Mengonsumsi Makanan Olahan Merugikan Otak
Mengonsumsi makanan ultraolahan tidak hanya merugikan kesehatan tubuh, tetapi juga terbukti bisa merugikan otak kita. Riset membuktikan kaitan antara makanan ultraolahan dan risiko demensia.
Banyak ahli kesehatan telah memperingatkan, konsumsi makanan ultraolahan atau ultraproses bisa meningkatkan obesitas, penyakit kardiovaskular, diabetes, dan kanker. Kini, serangkaian penelitian terbaru juga menunjukkan konsumsi makanan, seperti mi instan, minuman manis, hot dog, es krim, dan berbagai makanan beku, dikaitkan dengan penurunan kognisi.

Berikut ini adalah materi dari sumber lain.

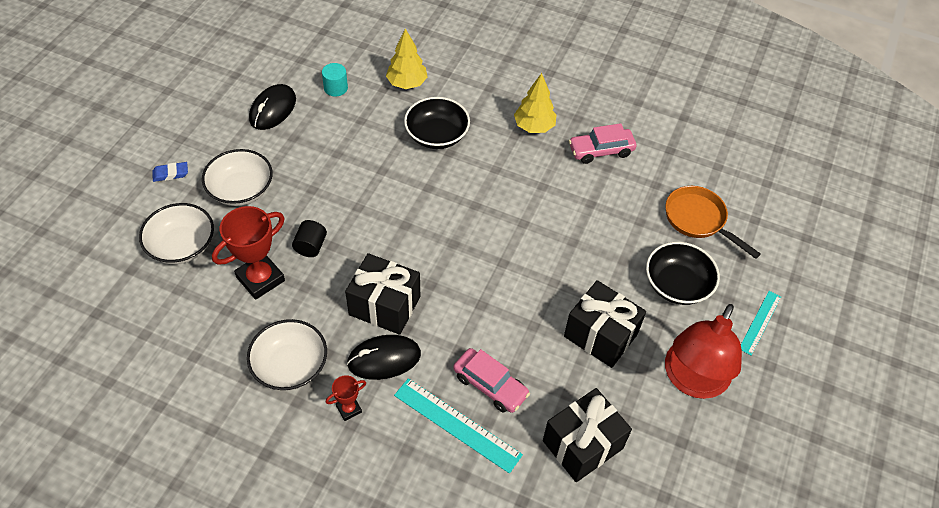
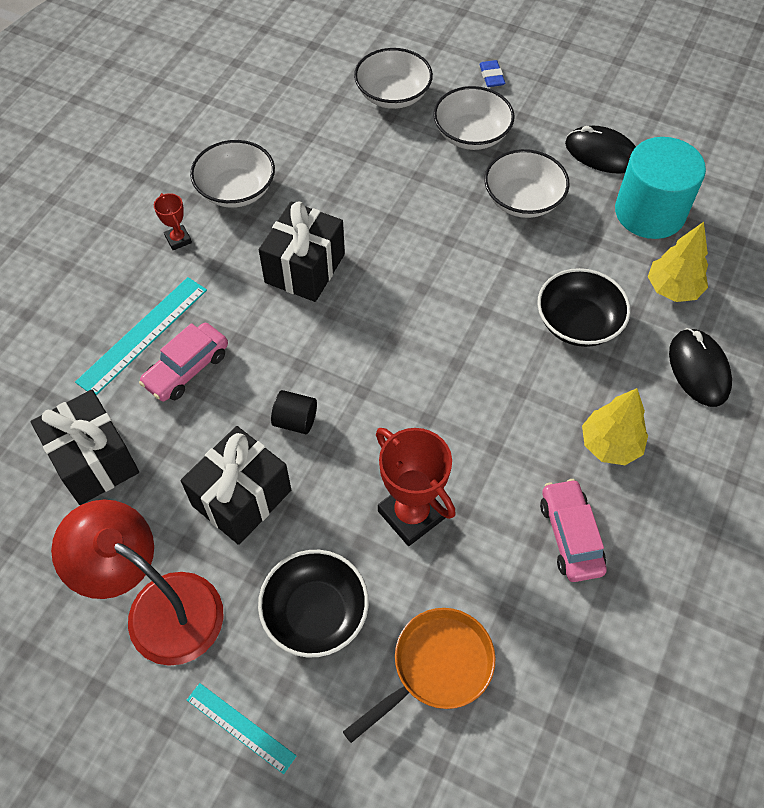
camera: 95 degrees right, 5 degrees up
red trophy [212,206,285,300] -> red trophy moved to [376,428,456,546]
black cylinder [292,220,327,257] -> black cylinder moved to [271,390,317,434]
turquoise cylinder [322,63,348,97] -> turquoise cylinder [615,137,706,239], size x2.21
black mouse [347,335,421,380] -> black mouse moved to [669,328,732,407]
none -> white bowl [484,149,570,218]

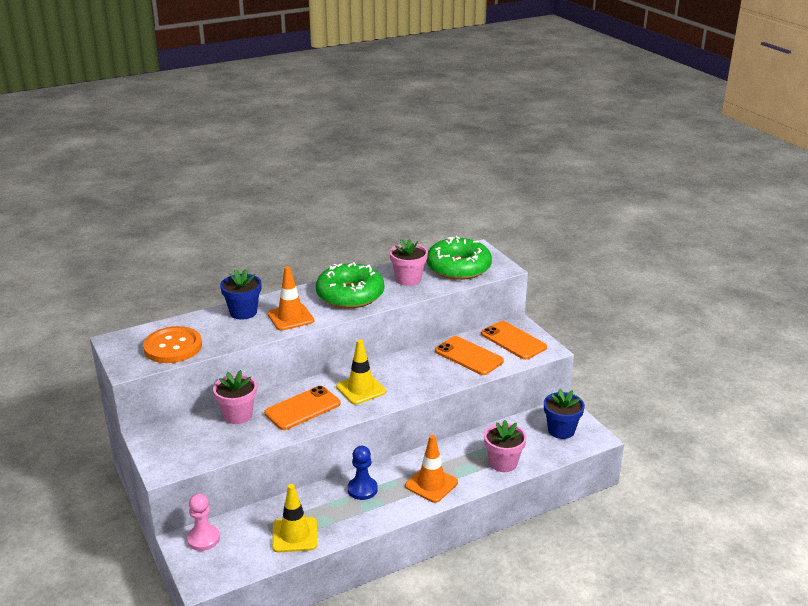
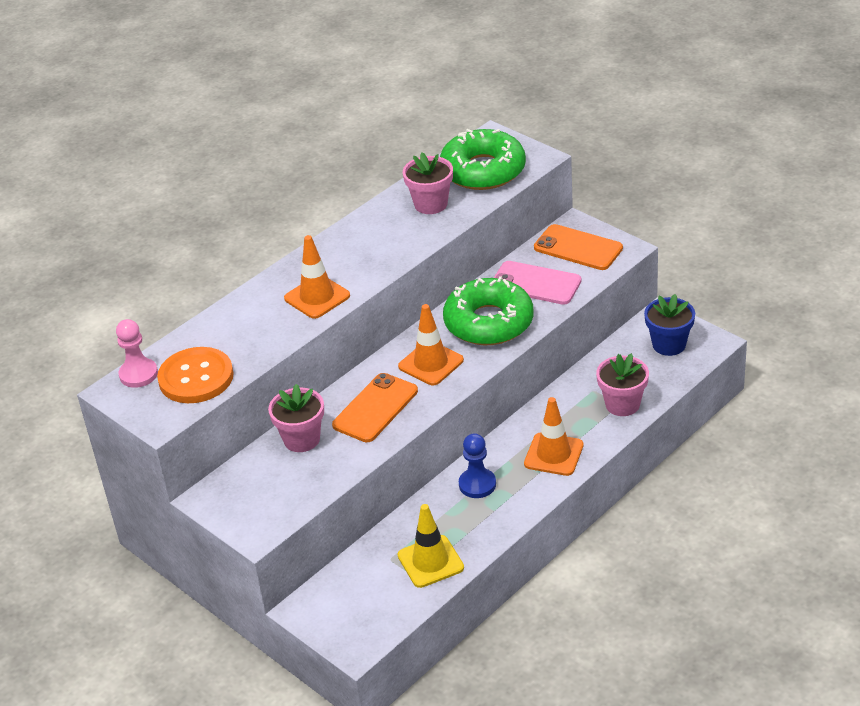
camera: 15 degrees left, 10 degrees up
pink pawn [187,493,220,551] -> pink pawn moved to [116,319,158,388]
blue flower pot [220,269,261,320] -> none
green donut [316,262,384,308] -> green donut moved to [443,276,534,345]
yellow traffic cone [336,339,386,405] -> orange traffic cone [398,304,464,385]
orange phone [435,336,504,375] -> pink phone [494,261,581,305]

Makanan ultraolahan (ultraprocessed food) sekarang telah menjadi bagian dari gaya hidup modern. Bahkan, studi tentang diet Amerika pada 2016 mengungkapkan bahwa 58 persen kalori dikonsumsi melalui makanan olahan.
Makanan ini umumnya mengandung bahan utuh yang sangat sedikit dan hanya memerlukan sedikit persiapan sehingga kerap mudah dikonsumsi. Namun, makanan olahan sering kali mengandung perasa, pewarna, atau bahan tambahan lainnya. Oleh karena itu, makanan ultraolahan ini biasanya tinggi gula tambahan, lemak dan garam, serta rendah protein dan serat.
Hal itu termasuk di antaranya minuman ringan, makanan ringan asin dan manis, es krim, sosis, ayam goreng, yogurt, kacang panggang dan tomat kalengan, saus tomat, mayones, mi instan, roti kemasan, aneka sereal berasa, kerupuk, permen, soda, dan hot dog. Makanan beku juga menjadi yang terdepan dalam makanan olahan.
Penelitian kami tidak hanya menemukan bahwa makanan ultraolahan dikaitkan dengan peningkatan risiko demensia, ditemukan juga menggantinya dengan pilihan sehat dapat menurunkan risiko demensia.
Cate Shanahan, ahli toksikologi makanan dan penulis buku Deep Nutrition: Why Your Genes Need Traditional Food menggambarkan makanan yang digoreng di restoran sebagai ”yang terburuk dari yang terburuk” dan mencatat bahwa kentang goreng telah menjadi salah satu makanan yang paling menggemukkan.
Kini, studi terbaru yang diterbitkan di jurnal Neurologi, yang edisi daringnya bisa diakses pada 27 Juli 2022 menunjukkan, orang yang kerap mengonsumsi makanan ultraolahan dikaitkan dengan risiko lebih tinggi terkena demensia. Para peneliti juga menemukan bahwa mengganti makanan ultraolahan dengan makanan segar dikaitkan dengan risiko demensia yang lebih rendah.
Studi ini memang tidak membuktikan bahwa makanan ultraolahan menyebabkan demensia, tapi hanya menunjukkan asosiasi atau keterkaitan. Sekalipun demikian, temuan ini menjadi alarm bahaya tambahan dari makanan ultraolahan, yang selama ini telah dikaitkan dengan berbagai masalah kesehatan.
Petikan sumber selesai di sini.